Bilateral non-palpable testes, which occurs in about 20–30 % of patients with cryptorchidism, requires additional workup for disorders of sexual development (DSD) [4]. Infants who appear to be phenotypically male but have non-palpable gonads should be evaluated for congenital adrenal hyperplasia (CAH). In these instances, circumcision should not be performed, as patients that are genetically female (46 XX) with severe CAH can be misidentified as a male with bilateral cryptorchidism. CAH is essential to diagnose early, as these infants can develop severe electrolyte disturbances (hyponatremia and hyperkalemia) as well as shock. In the setting of phallic abnormalities (hypospadias or micropenis) with either unilateral or bilateral cryptorchidism, DSD should be considered. As a result, an infant with bilateral non-palpable testes should warrant monitoring of electrolytes, karyotype analysis, and a hormonal profile (including 17-hydroxyprogesterone levels, LH, FSH, testosterone, and androstenedione), with referral to a pediatric endocrinologist and pediatric urologist [30••].

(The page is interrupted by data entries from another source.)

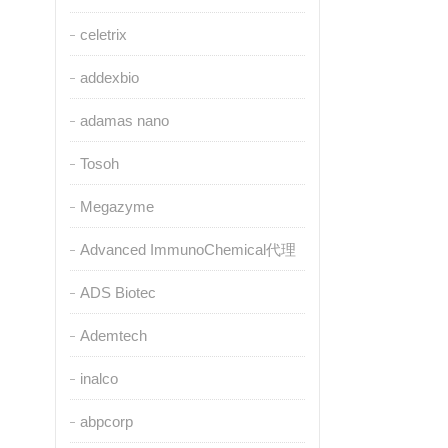
celetrix
addexbio
adamas nano
Tosoh
Megazyme
Advanced ImmunoChemical代理
ADS Biotec
Ademtech
inalco
abpcorp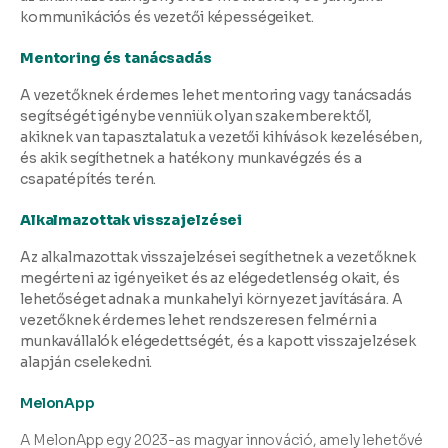
kommunikációs és vezetői képességeiket.
Mentoring és tanácsadás
A vezetőknek érdemes lehet mentoring vagy tanácsadás
segítségét igénybe venniük olyan szakemberektől,
akiknek van tapasztalatuk a vezetői kihívások kezelésében,
és akik segíthetnek a hatékony munkavégzés és a
csapatépítés terén.
Alkalmazottak visszajelzései
Az alkalmazottak visszajelzései segíthetnek a vezetőknek
megérteni az igényeiket és az elégedetlenség okait, és
lehetőséget adnak a munkahelyi környezet javítására. A
vezetőknek érdemes lehet rendszeresen felmérni a
munkavállalók elégedettségét, és a kapott visszajelzések
alapján cselekedni.
MelonApp
A MelonApp egy 2023-as magyar innováció, amely lehetővé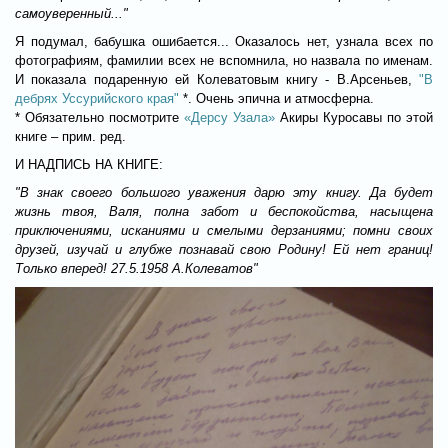
самоуверенный..."
Я подумал, бабушка ошибается... Оказалось нет, узнала всех по
фотографиям, фамилии всех не вспомнила, но назвала по именам.
И показала подаренную ей Колеватовым книгу - В.Арсеньев,
"В
дебрях Уссурийского края"
*. Очень эпична и атмосферна.
* Обязательно посмотрите
«Дерсу Узала»
Акиры Куросавы по этой
книге – прим. ред.
И НАДПИСЬ НА КНИГЕ
:
"В знак своего большого уважения дарю эту книгу. Да будет
жизнь твоя, Валя, полна забот и беспокойства, насыщена
приключениями, исканиями и смелыми дерзаниями; помни своих
друзей, изучай и глубже познавай свою Родину! Ей нет границ!
Только вперед! 27.5.1958 А.Колеватов"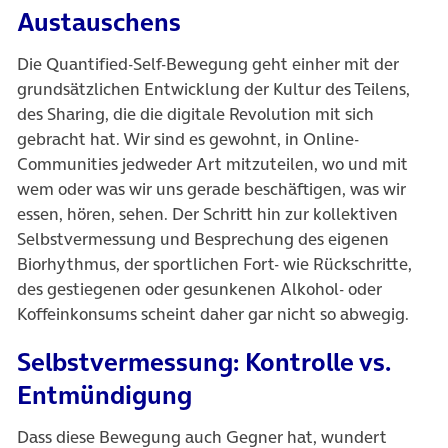
Austauschens
Die Quantified-Self-Bewegung geht einher mit der
grundsätzlichen Entwicklung der Kultur des Teilens,
des Sharing, die die digitale Revolution mit sich
gebracht hat. Wir sind es gewohnt, in Online-
Communities jedweder Art mitzuteilen, wo und mit
wem oder was wir uns gerade beschäftigen, was wir
essen, hören, sehen. Der Schritt hin zur kollektiven
Selbstvermessung und Besprechung des eigenen
Biorhythmus, der sportlichen Fort- wie Rückschritte,
des gestiegenen oder gesunkenen Alkohol- oder
Koffeinkonsums scheint daher gar nicht so abwegig.
Selbstvermessung: Kontrolle vs.
Entmündigung
Dass diese Bewegung auch Gegner hat, wundert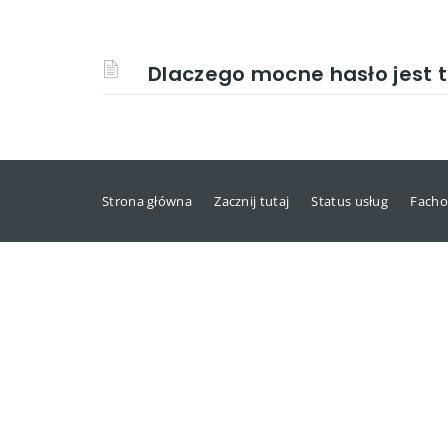
Dlaczego mocne hasło jest 
Strona główna
Zacznij tutaj
Status usług
Facho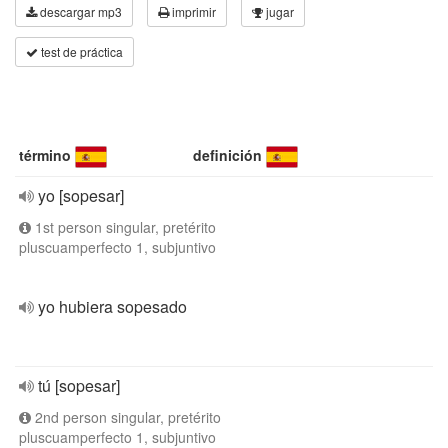
descargar mp3
imprimir
jugar
test de práctica
término
definición
yo [sopesar]
1st person singular, pretérito
pluscuamperfecto 1, subjuntivo
yo hubiera sopesado
tú [sopesar]
2nd person singular, pretérito
pluscuamperfecto 1, subjuntivo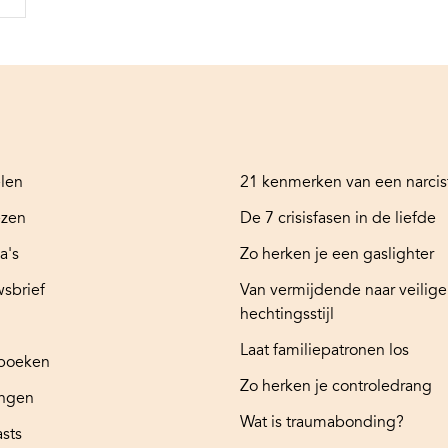
elen
21 kenmerken van een narcis
ezen
De 7 crisisfasen in de liefde
a's
Zo herken je een gaslighter
sbrief
Van vermijdende naar veilige
hechtingsstijl
Laat familiepatronen los
boeken
Zo herken je controledrang
ingen
Wat is traumabonding?
sts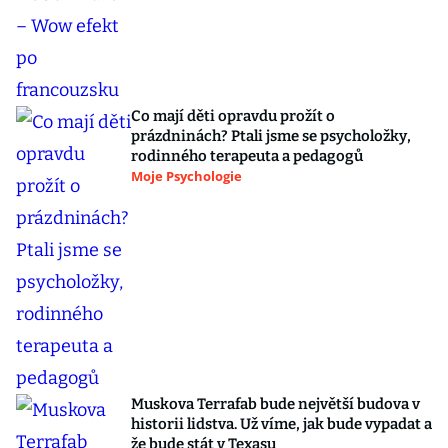
Co mají děti opravdu prožít o
prázdninách? Ptali jsme se psycholožky,
rodinného terapeuta a pedagogů
Moje Psychologie
Muskova Terrafab bude největší budova v
historii lidstva. Už víme, jak bude vypadat a
že bude stát v Texasu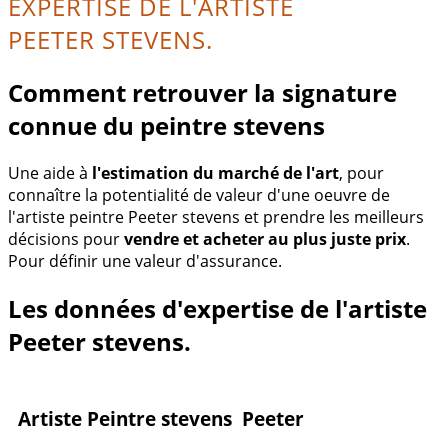
EXPERTISE DE L'ARTISTE
PEETER STEVENS.
Comment retrouver la signature
connue du peintre stevens
Une aide à
l'estimation du marché de l'art
, pour
connaître la potentialité de valeur d'une oeuvre de
l'artiste peintre Peeter stevens et prendre les meilleurs
décisions pour
vendre et acheter au plus juste prix
.
Pour définir une valeur d'assurance.
Les données d'expertise de l'artiste
Peeter stevens.
Artiste Peintre stevens Peeter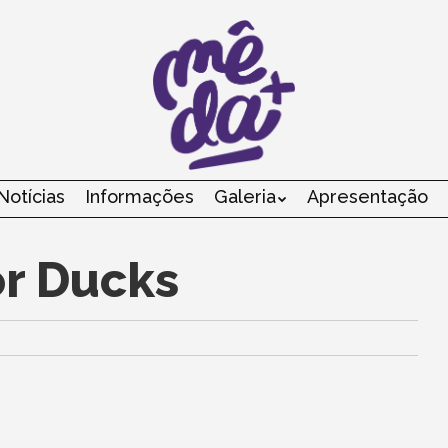
Notícias
Informações
Galeria
Apresentação
Menu
or Ducks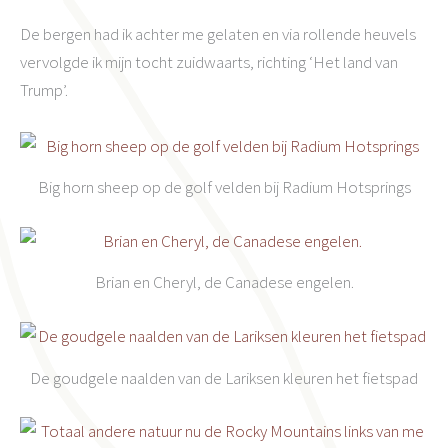
De bergen had ik achter me gelaten en via rollende heuvels
vervolgde ik mijn tocht zuidwaarts, richting ‘Het land van
Trump’.
Big horn sheep op de golf velden bij Radium Hotsprings
Brian en Cheryl, de Canadese engelen.
De goudgele naalden van de Lariksen kleuren het fietspad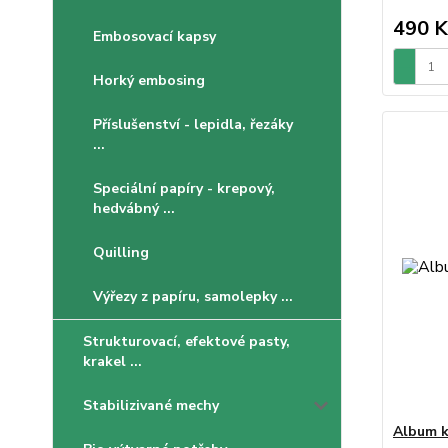
490 K
Embosovací kapsy
Horký embosing
Příslušenství - lepidla, řezáky
...
Speciální papíry - krepový,
hedvábný ...
Quilling
Výřezy z papíru, samolepky ...
Strukturovací, efektové pasty,
krakel ...
Stabilizivané mechy
Album k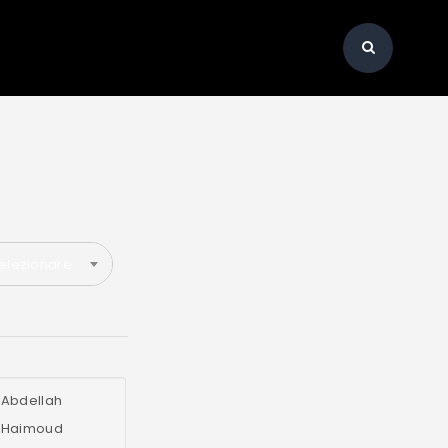
elezionare
Abdellah
Haimoud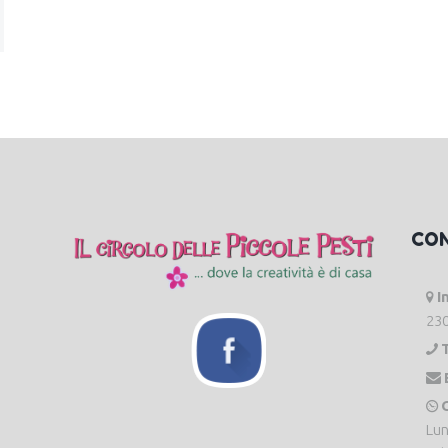
CO
I
230
O
Lun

Patients with bilateral cryptorchidism who do not have CAH should be evaluated to see if the testicles are present. Differentiation of the male genital tract and external genitalia is dependent on testosterone and müllerian inhibiting substance (MIS). If the patient has a normal male phenotype, two possibilities exist: either both testes are intraabdominal or they have vanished in utero (bilateral congenital anorchia). The former is about 20 times more common than bilateral vanishing testes syndrome [35]. MIS is produced by the Sertoli cells of the testis and can assess whether viable testicular tissue is present. Other hormonal tests, such as inhibin B, LH, FSH, and testosterone can also be obtained. Sertoli cells produce MIS and inhibin B in response to FSH, while Leydig cells produce testosterone when stimulated by either endogenous LH or exogenous hCG.

In the setting of bilateral non-palpable testes and a 46 XY karyotype, undetectable plasma concentrations of MIS and inhibin B as well as elevated plasma FSH is adequate to make the diagnosis of anorchia. An hCG stimulation test has also been used in the past, where serum testosterone is measured before and after doses of hCG are administered. A low testosterone response suggests an absence of testicular tissue. However, Misra et al. reported that the positive predictive value (PPV) of low testosterone response to hCG for anorchia was only 57 %, while the PPV for unmeasurable MIS concentration was 92 % [36]. Therefore, the hCG stimulation test can generally be avoided, and if MIS is present, the patient should proceed to surgery to preserve testicular function.


Cryptorchidism is a relatively common finding in boys which should be actively screened for in both the newborn and pediatric populations. Prematurity remains the single greatest risk factor, although maternal and genetic factors likely contribute as well. The diagnosis is often made by physical exam alone and should be determined early in order to facilitate timely correction. Orchiopexy remains the treatment of choice with a success rate significantly higher than hormonal therapy, which is no longer recommended. Early treatment can reduce, but not eliminate, the risk of decreased fertility and testicular malignancy.